By disposing along the optical fiber propagation path optical amplifiers which amplify the optical signal as-is, and compensating the transmission loss of the optical fiber transmission path, it is possible to extend the span between regenerative repeaters which are necessary for discriminative reproduction processing at the electrical step. This optical amplifier can increase the transmission capacity of an installed optical fiber transmission path by many times the number of wavelengths simply by altering the transmission and receiving apparatuses for wavelength division multiplexing use because it possesses a function in which optical signals of differing wavelength are amplified together. For example, the amplification wavelength bandwidth of an erbium doped optical fiber amplifier (EDFA) is between 1.53 μm and 1.56 μm, and by multiplexing optical signals at wavelength intervals of 0.8 nm in this wavelength band, about 30 channels of optical signals can be transmitted through in one optical fiber.

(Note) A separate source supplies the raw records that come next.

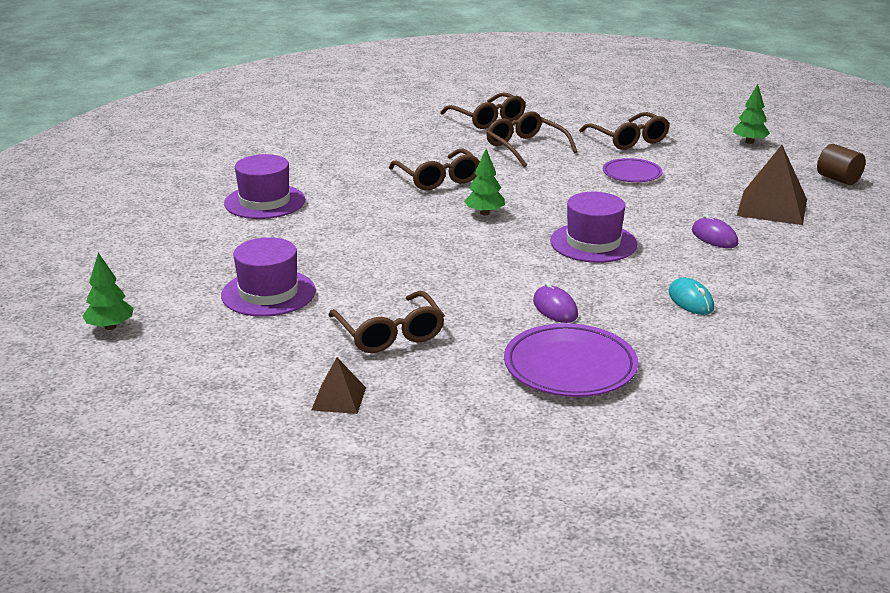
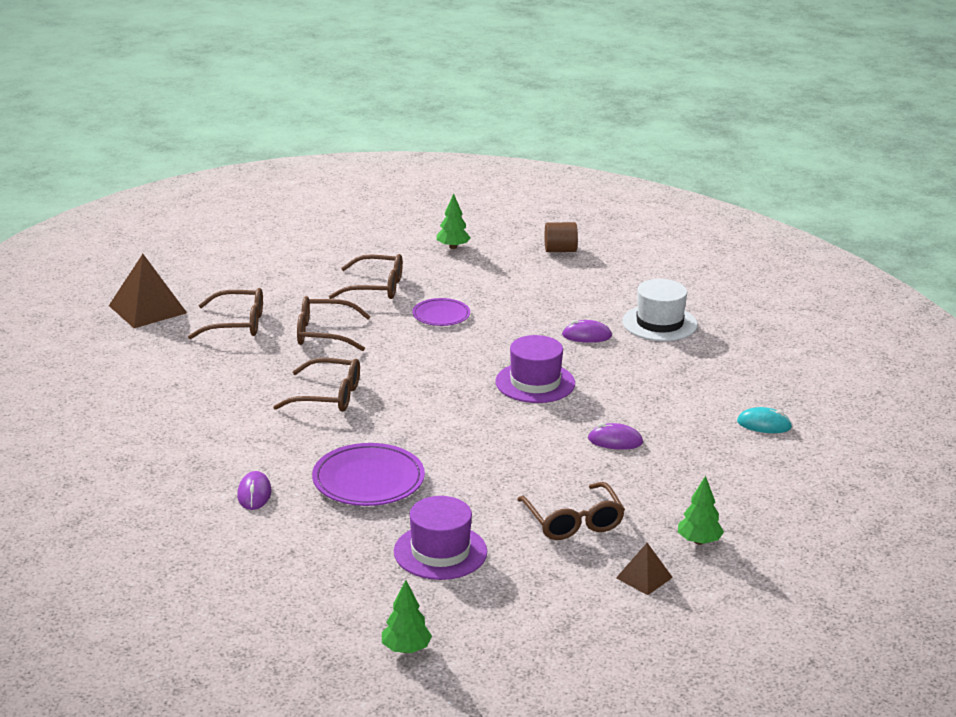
camera: 55 degrees left, 0 degrees up
(265, 202) = (254, 494): purple hat -> purple mouse
(389, 333) = (573, 521): brown glasses -> brown glasses turned 60 degrees clockwise
(484, 213) = (424, 403): green tree -> green tree (699, 541)
(570, 367) = (700, 470): purple plate -> purple plate (368, 480)
(690, 300) = (664, 387): turquoise mouse -> turquoise mouse (764, 424)
(772, 207) = (570, 294): brown pyramid -> brown pyramid (147, 309)
(803, 261) = (659, 323): none -> white hat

However, installed dispersion-shifted fibers transmit optical signals of a designed zero-dispersion wavelength. When transmitting wavelength division multiplexed optical signals in this dispersion-shifted fiber, cross-talk due to four-wave mixing, a non-linear optical effect, is generated, and because of this the input power to the transmission path fiber could not be increased. In the following this problem will be explained in detail.
The propagation loss of a silica optical fiber is minimal in the 1.5 μm to 1.6 μm region. A dispersion-shifted fiber is designed so that the wavelength dispersion is zero in the 1.55 μm wavelength region, and by suppressing waveform degradation due to wavelength dispersion at this wavelength, the transmission distance can be increased. In addition, while the International Standards Organization has stipulated that the zero dispersion wavelength of a dispersion-shifted fiber is allocated between 1.525 μm and 1.575 μm, practically the distribution is roughly between 1.535 μm and 1.565 μm, centered on 1.550 μm, and up to the present, these have been widely installed.
In contrast, when optical signals of differing optical frequencies are input into an optical fiber, new optical frequencies dependent on the difference in input optical frequencies are generated based on third-order non-linearity within the optical fiber. This is called “four-wave mixing,” and is a phenomenon wherein, for example, an optical frequency f1+f2−f3 is generated from input optical frequencies f1, f2, and f3. This four-wave mixing is more easily generated the smaller the dispersion value of the input optical wavelength, or the larger the input power of each individual wavelength.
If the optical frequency intervals between the wavelength division multiplexed optical signals input into this kind of optical fiber are uniform, the optical frequency newly produced by four-wave mixing will conform with one optical wavelength among those of the optical signal, and strong noise will be generated by mutual interference. In addition, even when the optical frequency intervals of the wavelength division multiplexed optical signal are not uniform, the optical power of the original optical signal is consumed in the generation of four-wave mixing, and this produces strong noise. When the optical frequency interval of the wavelength division multiplexed optical signal has even spacing, excess noise originating in four-wave mixing is generated by an input power per wavelength from about −5 dBm, and when the spacing is uneven, it is generated by an input power per wavelength from about −2 dBm. Because of this, the optical power that can be input into the optical fiber transmission path cannot exceed this value, and as a result, the transmission distance is limited.